Papers accepted to ICLR 2026
Six papers by the Yandex Research team (shown in bold below) and our collaborators have been accepted for publication at the International Conference on Learning Representations (ICLR 2026).
Scale-wise Distillation of Diffusion Models by Nikita Starodubcev, Denis Kuznedelev, Artem Babenko, Dmitry Baranchuk

This work introduces a new scale-wise distillation framework for diffusion models that adapts the idea of next-scale prediction to diffusion-based few-step generators. Specifically, we train the model to generate images progressively, moving from low to high resolution in a few steps. This approach delivers higher quality under the same inference budget compared to fixed-resolution generation.
Revisiting Global Text Conditioning in Diffusion Transformers by Nikita Starodubcev, Daniil Pakhomov, Zongze Wu, Ilya Drobyshevskiy, Yuchen Liu, Zhonghao Wang, Yuqian Zhou, Zhe Lin, Dmitry Baranchuk

Diffusion Transformers usually condition on text via (i) attention and (ii) modulation using a pooled text embedding. While recent methods drop modulation and rely solely on attention, this paper examines whether modulation remains necessary and whether it can improve performance.
The authors find that, in its standard form, the pooled embedding adds little: attention alone is typically enough to propagate prompt information. However, when repurposed as a guidance mechanism to steer generation toward desired properties in a controllable way, the pooled embedding yields significant gains. This method is training-free, easy to implement, adds negligible overhead, and improves performance across multiple diffusion tasks, including text-to-image, text-to-video, and image editing tasks.

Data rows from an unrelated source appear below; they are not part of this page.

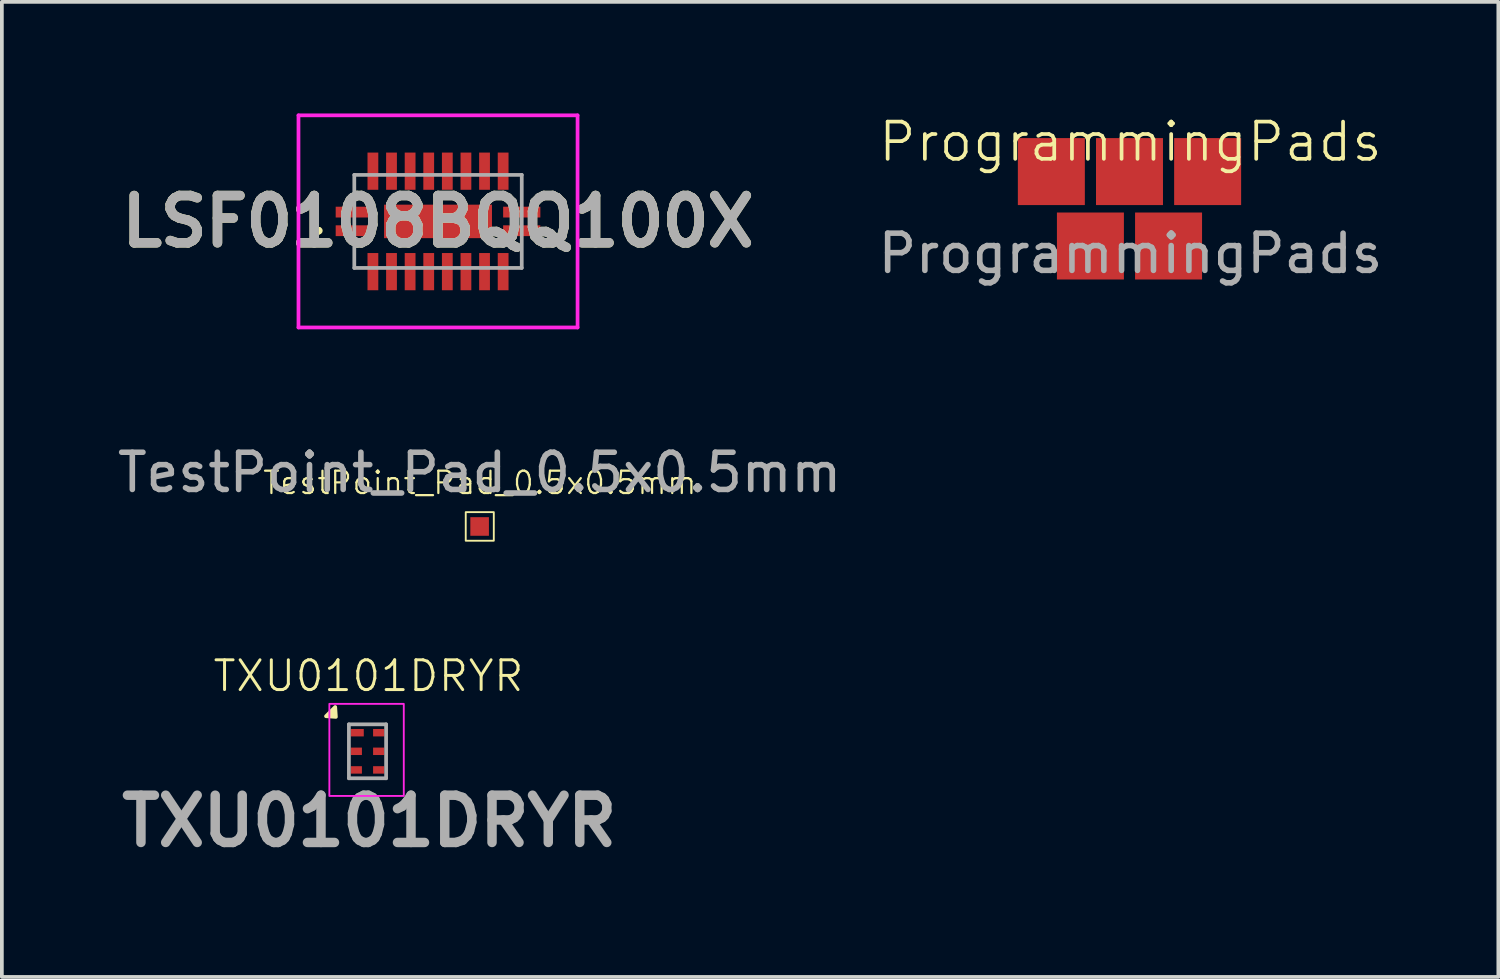
<source format=kicad_pcb>
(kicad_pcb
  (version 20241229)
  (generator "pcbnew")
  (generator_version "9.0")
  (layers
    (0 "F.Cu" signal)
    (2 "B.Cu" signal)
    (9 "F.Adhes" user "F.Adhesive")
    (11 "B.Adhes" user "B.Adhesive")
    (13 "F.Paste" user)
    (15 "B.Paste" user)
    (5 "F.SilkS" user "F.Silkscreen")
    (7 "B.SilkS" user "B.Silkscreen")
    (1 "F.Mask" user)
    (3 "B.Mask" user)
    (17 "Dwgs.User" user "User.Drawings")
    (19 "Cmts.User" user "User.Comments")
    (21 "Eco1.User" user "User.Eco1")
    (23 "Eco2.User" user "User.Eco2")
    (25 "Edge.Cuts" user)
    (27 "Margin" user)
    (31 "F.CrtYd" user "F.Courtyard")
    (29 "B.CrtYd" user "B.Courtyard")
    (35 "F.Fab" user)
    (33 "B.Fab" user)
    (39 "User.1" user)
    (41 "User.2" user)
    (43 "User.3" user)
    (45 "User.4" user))
  (footprint "ProgrammingPads"
    (layer "F.Cu")
    (at 27.528 3.111)
    (property "Reference" "ProgrammingPads" (at -0.2 -2.35 0) (unlocked yes) (layer "F.SilkS") (effects (font (size 1 1) (thickness 0.1))))
    (attr smd)
    (fp_text user "${REFERENCE}" (at -0.2 0.65 0) (unlocked yes) (layer "F.Fab") (effects (font (size 1 1) (thickness 0.15))))
    (pad "1" smd rect (at -2.325 -1.55) (size 1.8 1.8) (layers "F.Cu" "F.Mask"))
    (pad "2" smd rect (at -0.225 -1.55) (size 1.8 1.8) (layers "F.Cu" "F.Mask"))
    (pad "3" smd rect (at 1.875 -1.55) (size 1.8 1.8) (layers "F.Cu" "F.Mask"))
    (pad "4" smd rect (at -1.275 0.45) (size 1.8 1.8) (layers "F.Cu" "F.Mask"))
    (pad "5" smd rect (at 0.825 0.45) (size 1.8 1.8) (layers "F.Cu" "F.Mask")))
  (footprint "TXU0101DRYR"
    (layer "F.Cu")
    (at 6.826 17.14)
    (property "Reference" "TXU0101DRYR" (at 0.025 -2.025 0) (layer "F.SilkS") (effects (font (size 0.8 0.8) (thickness 0.08))))
    (attr smd)
    (fp_poly (pts (xy -0.85 -0.925) (xy -0.868 -1.19) (xy -1.115 -0.943)) (stroke (width 0.1) (type solid)) (fill yes) (layer "F.SilkS"))
    (fp_rect (start -1.025 -1.275) (end 0.975 1.2) (stroke (width 0.05) (type default)) (fill no) (layer "F.CrtYd"))
    (fp_line (start -0.5 -0.725) (end -0.5 0.725) (stroke (width 0.1) (type solid)) (layer "F.Fab"))
    (fp_line (start -0.5 0.725) (end 0.5 0.725) (stroke (width 0.1) (type solid)) (layer "F.Fab"))
    (fp_line (start 0.5 -0.725) (end -0.5 -0.725) (stroke (width 0.1) (type solid)) (layer "F.Fab"))
    (fp_line (start 0.5 0.725) (end 0.5 -0.725) (stroke (width 0.1) (type solid)) (layer "F.Fab"))
    (fp_text user "${REFERENCE}" (at 0.05 1.875 0) (layer "F.Fab") (effects (font (size 1.27 1.27) (thickness 0.254))))
    (pad "1" smd rect (at -0.275 -0.5 90) (size 0.2 0.35) (layers "F.Cu" "F.Mask" "F.Paste"))
    (pad "2" smd rect (at -0.3 0 90) (size 0.2 0.3) (layers "F.Cu" "F.Mask" "F.Paste"))
    (pad "3" smd rect (at -0.3 0.5 90) (size 0.2 0.3) (layers "F.Cu" "F.Mask" "F.Paste"))
    (pad "4" smd rect (at 0.3 0.5 90) (size 0.2 0.3) (layers "F.Cu" "F.Mask" "F.Paste"))
    (pad "5" smd rect (at 0.3 0 90) (size 0.2 0.3) (layers "F.Cu" "F.Mask" "F.Paste"))
    (pad "6" smd rect (at 0.3 -0.5 90) (size 0.2 0.3) (layers "F.Cu" "F.Mask" "F.Paste")))
  (footprint "LSF0108BQQ100X"
    (layer "F.Cu")
    (at 8.721 2.9)
    (property "Reference" "LSF0108BQQ100X" (at 0 0 0) (layer "F.SilkS") (effects (font (size 1.27 1.27) (thickness 0.254))))
    (attr smd)
    (fp_line (start -3.2 0.2) (end -3.2 0.2) (stroke (width 0.1) (type solid)) (layer "F.SilkS"))
    (fp_line (start -3.2 0.3) (end -3.2 0.3) (stroke (width 0.1) (type solid)) (layer "F.SilkS"))
    (fp_arc (start -3.2 0.2) (mid -3.15 0.25) (end -3.2 0.3) (stroke (width 0.1) (type solid)) (layer "F.SilkS"))
    (fp_arc (start -3.2 0.3) (mid -3.25 0.25) (end -3.2 0.2) (stroke (width 0.1) (type solid)) (layer "F.SilkS"))
    (fp_line (start -3.75 -2.85) (end 3.75 -2.85) (stroke (width 0.1) (type solid)) (layer "F.CrtYd"))
    (fp_line (start -3.75 2.85) (end -3.75 -2.85) (stroke (width 0.1) (type solid)) (layer "F.CrtYd"))
    (fp_line (start 3.75 -2.85) (end 3.75 2.85) (stroke (width 0.1) (type solid)) (layer "F.CrtYd"))
    (fp_line (start 3.75 2.85) (end -3.75 2.85) (stroke (width 0.1) (type solid)) (layer "F.CrtYd"))
    (fp_line (start -2.25 -1.25) (end 2.25 -1.25) (stroke (width 0.1) (type solid)) (layer "F.Fab"))
    (fp_line (start -2.25 1.25) (end -2.25 -1.25) (stroke (width 0.1) (type solid)) (layer "F.Fab"))
    (fp_line (start 2.25 -1.25) (end 2.25 1.25) (stroke (width 0.1) (type solid)) (layer "F.Fab"))
    (fp_line (start 2.25 1.25) (end -2.25 1.25) (stroke (width 0.1) (type solid)) (layer "F.Fab"))
    (fp_text user "${REFERENCE}" (at 0 0 0) (layer "F.Fab") (effects (font (size 1.27 1.27) (thickness 0.254))))
    (pad "1" smd rect (at -2.25 0.25 90) (size 0.29 1) (layers "F.Cu" "F.Mask" "F.Paste"))
    (pad "2" smd rect (at -1.75 1.35) (size 0.29 1) (layers "F.Cu" "F.Mask" "F.Paste"))
    (pad "3" smd rect (at -1.25 1.35) (size 0.29 1) (layers "F.Cu" "F.Mask" "F.Paste"))
    (pad "4" smd rect (at -0.75 1.35) (size 0.29 1) (layers "F.Cu" "F.Mask" "F.Paste"))
    (pad "5" smd rect (at -0.25 1.35) (size 0.29 1) (layers "F.Cu" "F.Mask" "F.Paste"))
    (pad "6" smd rect (at 0.25 1.35) (size 0.29 1) (layers "F.Cu" "F.Mask" "F.Paste"))
    (pad "7" smd rect (at 0.75 1.35) (size 0.29 1) (layers "F.Cu" "F.Mask" "F.Paste"))
    (pad "8" smd rect (at 1.25 1.35) (size 0.29 1) (layers "F.Cu" "F.Mask" "F.Paste"))
    (pad "9" smd rect (at 1.75 1.35) (size 0.29 1) (layers "F.Cu" "F.Mask" "F.Paste"))
    (pad "10" smd rect (at 2.25 0.25 90) (size 0.29 1) (layers "F.Cu" "F.Mask" "F.Paste"))
    (pad "11" smd rect (at 2.25 -0.25 90) (size 0.29 1) (layers "F.Cu" "F.Mask" "F.Paste"))
    (pad "12" smd rect (at 1.75 -1.35) (size 0.29 1) (layers "F.Cu" "F.Mask" "F.Paste"))
    (pad "13" smd rect (at 1.25 -1.35) (size 0.29 1) (layers "F.Cu" "F.Mask" "F.Paste"))
    (pad "14" smd rect (at 0.75 -1.35) (size 0.29 1) (layers "F.Cu" "F.Mask" "F.Paste"))
    (pad "15" smd rect (at 0.25 -1.35) (size 0.29 1) (layers "F.Cu" "F.Mask" "F.Paste"))
    (pad "16" smd rect (at -0.25 -1.35) (size 0.29 1) (layers "F.Cu" "F.Mask" "F.Paste"))
    (pad "17" smd rect (at -0.75 -1.35) (size 0.29 1) (layers "F.Cu" "F.Mask" "F.Paste"))
    (pad "18" smd rect (at -1.25 -1.35) (size 0.29 1) (layers "F.Cu" "F.Mask" "F.Paste"))
    (pad "19" smd rect (at -1.75 -1.35) (size 0.29 1) (layers "F.Cu" "F.Mask" "F.Paste"))
    (pad "20" smd rect (at -2.25 -0.25 90) (size 0.29 1) (layers "F.Cu" "F.Mask" "F.Paste"))
    (pad "21" smd rect (at 0 0 90) (size 0.9 2.9) (layers "F.Cu" "F.Mask" "F.Paste")))
  (footprint "TestPoint_Pad_0.5x0.5mm"
    (layer "F.Cu")
    (at 9.839 11.098)
    (property "Reference" "TestPoint_Pad_0.5x0.5mm" (at 0.005 -1.174 0) (layer "F.SilkS") (effects (font (size 0.6 0.6) (thickness 0.06))))
    (attr exclude_from_pos_files exclude_from_bom)
    (fp_rect (start -0.373 -0.385) (end 0.381 0.383) (stroke (width 0.05) (type default)) (fill no) (layer "F.SilkS"))
    (fp_text user "${REFERENCE}" (at 0 -1.45 0) (layer "F.Fab") (effects (font (size 1 1) (thickness 0.15))))
    (pad "1" smd rect (at 0 0) (size 0.5 0.5) (layers "F.Cu" "F.Mask")))
  (gr_rect
    (start -3 -3)
    (end 37.215 23.203)
    (stroke (width 0.1) (type default))
    (fill no)
    (layer "Edge.Cuts")))
</source>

Bridging the Gap Between Promise and Performance for Microscaling FP4 Quantization by Vage Egiazarian, Roberto L. Castro, Denis Kuznedelev, Andrei Panferov, Eldar Kurtic, Shubhra Pandit, Alexandre Marques, Mark Kurtz, Saleh Ashkboos, Torsten Hoefler, Dan Alistarh

In this paper, we present a systematic study of NVIDIA’s recently introduced Microscaling formats (MXFP4, NVFP4) for post-training quantization, revealing gaps between their promise and real-world performance. Our analysis shows that state-of-the-art methods struggle with FP4 because conventional outlier mitigation methods prove ineffective and MXFP4 suffers from large-scale quantization error. We introduce a modified GPTQ algorithm that optimizes the quantization process for the unique properties of FP4, delivering higher accuracy as compared to prior work. Additionally, we provide high-performance inference kernels to support these formats.

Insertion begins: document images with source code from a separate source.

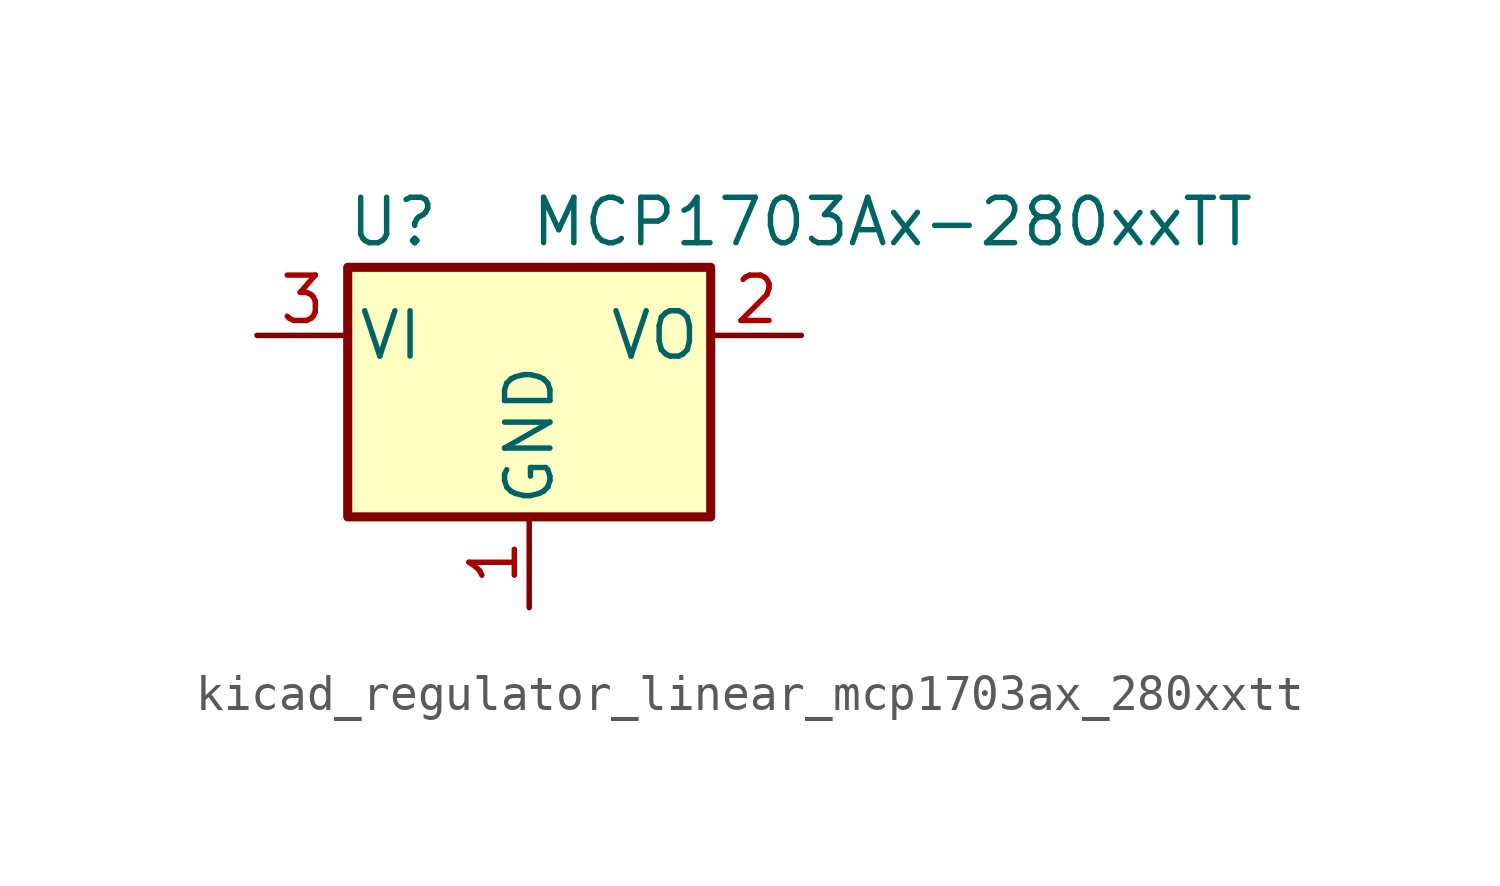
<source format=kicad_sym>
(kicad_symbol_lib
  (version 20220914)
  (generator kicad_symbol_editor)
  (symbol "kicad_regulator_linear_mcp1703ax_280xxtt"
    (pin_names
      (offset 0.254))
    (property "Reference" "U"
      (at -3.81 3.175 0)
      (effects (font (size 1.27 1.27))))
    (property "Value" "MCP1703Ax-280xxTT"
      (at 0 3.175 0)
      (effects (font (size 1.27 1.27)) (justify left)))
    (symbol "kicad_regulator_linear_mcp1703ax_280xxtt_0_1"
      (rectangle (start -5.08 -5.08) (end 5.08 1.905) (stroke (width 0.254) (type default)) (fill (type background))))
    (symbol "kicad_regulator_linear_mcp1703ax_280xxtt_1_1"
      (pin power_in line (at 0 -7.62 90) (length 2.54) (name "GND" (effects (font (size 1.27 1.27)))) (number "1" (effects (font (size 1.27 1.27)))))
      (pin power_out line (at 7.62 0 180) (length 2.54) (name "VO" (effects (font (size 1.27 1.27)))) (number "2" (effects (font (size 1.27 1.27)))))
      (pin power_in line (at -7.62 0 0) (length 2.54) (name "VI" (effects (font (size 1.27 1.27)))) (number "3" (effects (font (size 1.27 1.27))))))))
</source>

Nesterov Finds GRAAL: Optimal and Adaptive Gradient Method for Convex Optimization by Ekaterina Borodich and Dmitry Kovalev
In this paper, we develop the first accelerated, parameter-free gradient method that automatically adapts its stepsize to the local curvature of the objective function at a linear (geometric) rate. We demonstrate the efficiency of the proposed algorithm by proving that it achieves the optimal convergence rate for convex optimization problems under generalized smoothness.
In the paper, we present a unified theoretical analysis of SGD with adaptive preconditioning under matrix smoothness and noise, covering popular optimization algorithms such as AdaGrad-Norm, AdaGrad, and Shampoo. We also present an analysis of an accelerated variant of this method, offering a formal basis to justify the empirical effectiveness of Adam.
Sign-SGD is the Golden Gate between Multi-Node to Single-Node Learning: Significant Boost via Parameter-Free Optimization by Daniil Medyakov, Sergey Stanko, Gleb Molodtsov, Philip Zmushko, Grigoriy Evseev, Egor Petrov, Aleksandr Beznosikov
Pretraining large models is inherently resource-intensive, particularly when it comes to hyperparameter tuning. Most practical approaches rely on heuristic learning rate schedules discovered via grid search, as choosing an optimal stepsize requires knowing the smoothness constant — a value that remains unknown for real-world tasks. In this work, we introduce a parameter-free optimization method based on Sign-SGD. We develop an approach (specifically the ALIAS algorithm) that automatically adapts stepsizes during training to achieve performance competitive with meticulously tuned baselines, effectively eliminating the need for extensive hyperparameter search.